* Exercise aim *
Which lines in the records below include the word "label"? Report each of them in full.

(Dataset records)
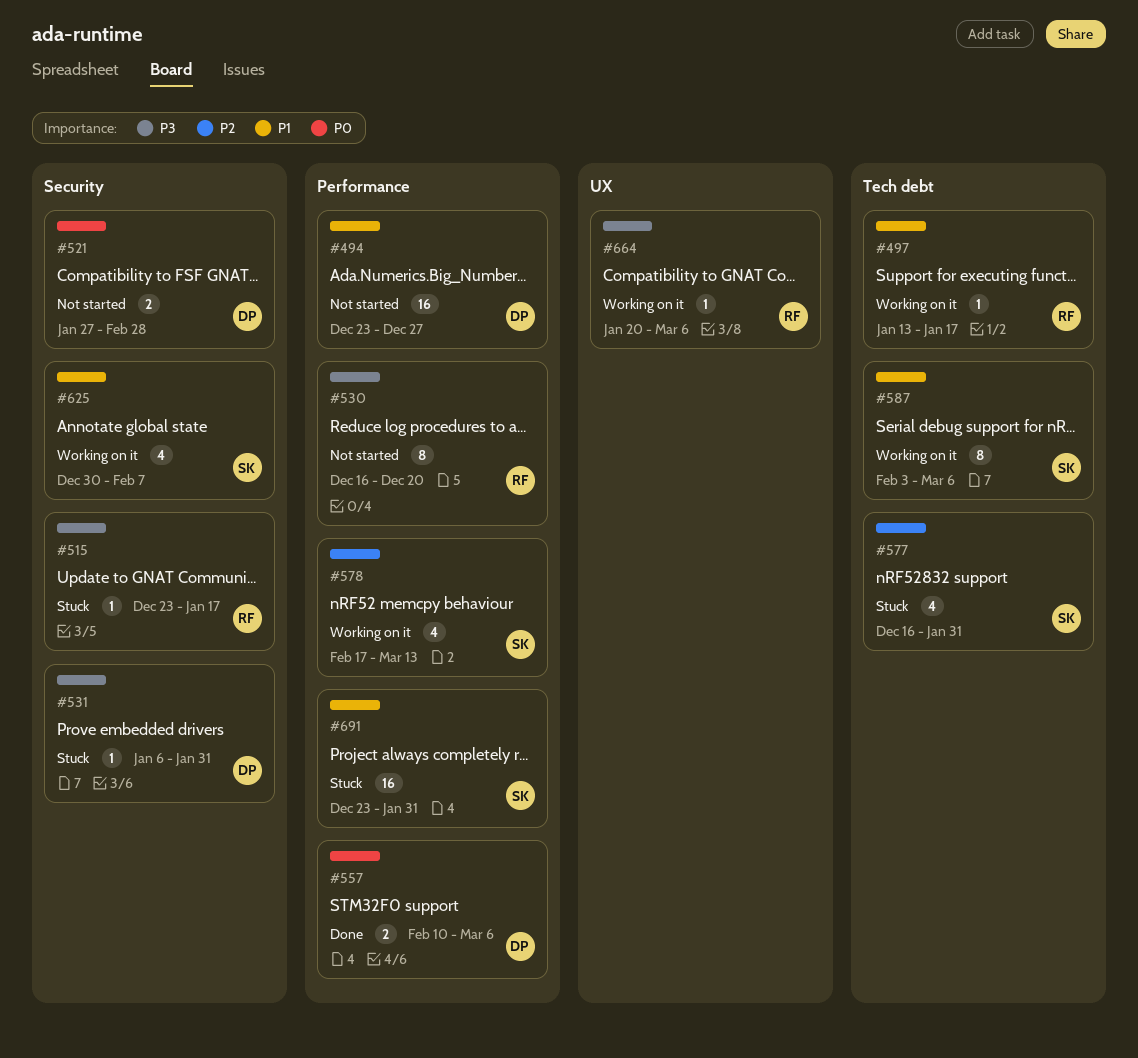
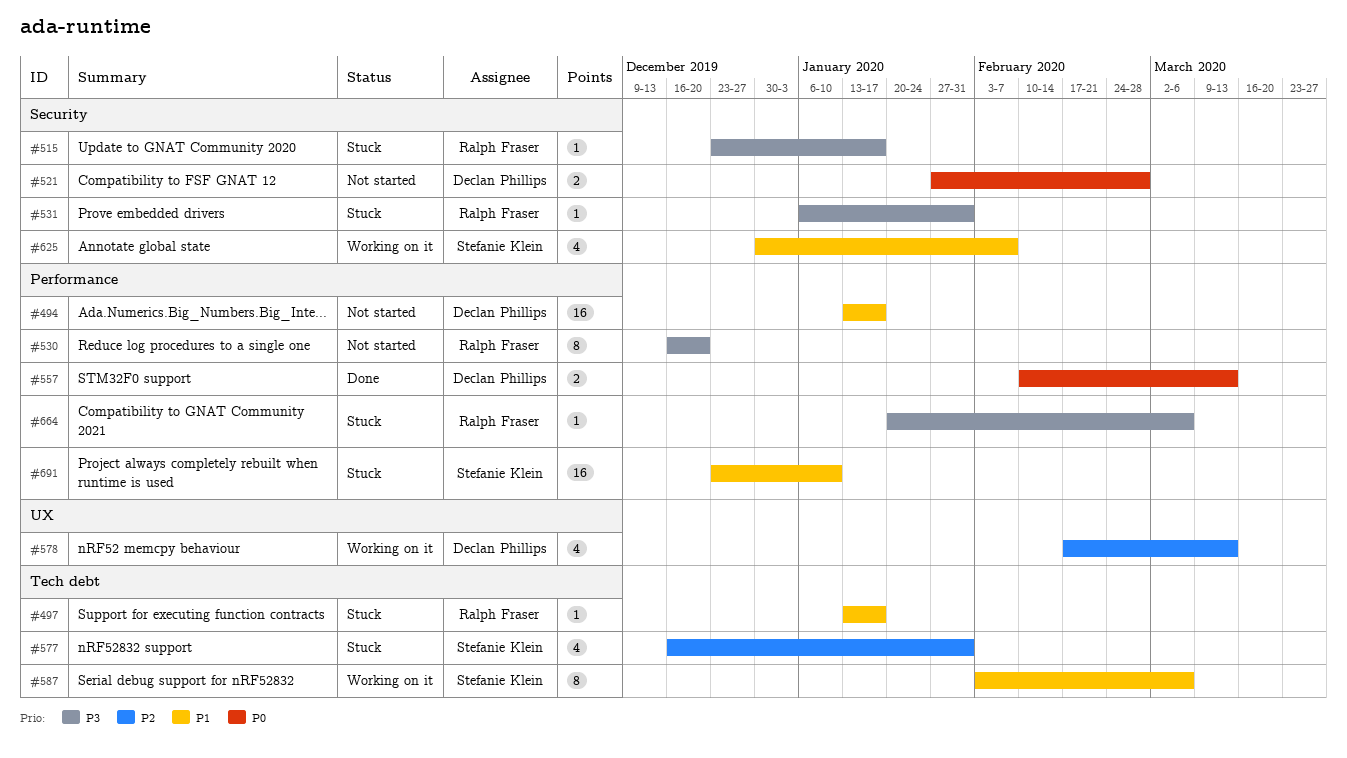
#494, start: Dec 23 -> Jan 13
#494, due: Dec 27 -> Jan 17
#497, status: Working on it -> Stuck
#531, owner: Declan Phillips -> Ralph Fraser
#557, due: Mar 6 -> Mar 13
#578, owner: Stefanie Klein -> Declan Phillips
#578, label: Performance -> UX
#664, status: Working on it -> Stuck
#664, label: UX -> Performance
#691, due: Jan 31 -> Jan 10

* Solution to the exercise *
#578, label: Performance -> UX
#664, label: UX -> Performance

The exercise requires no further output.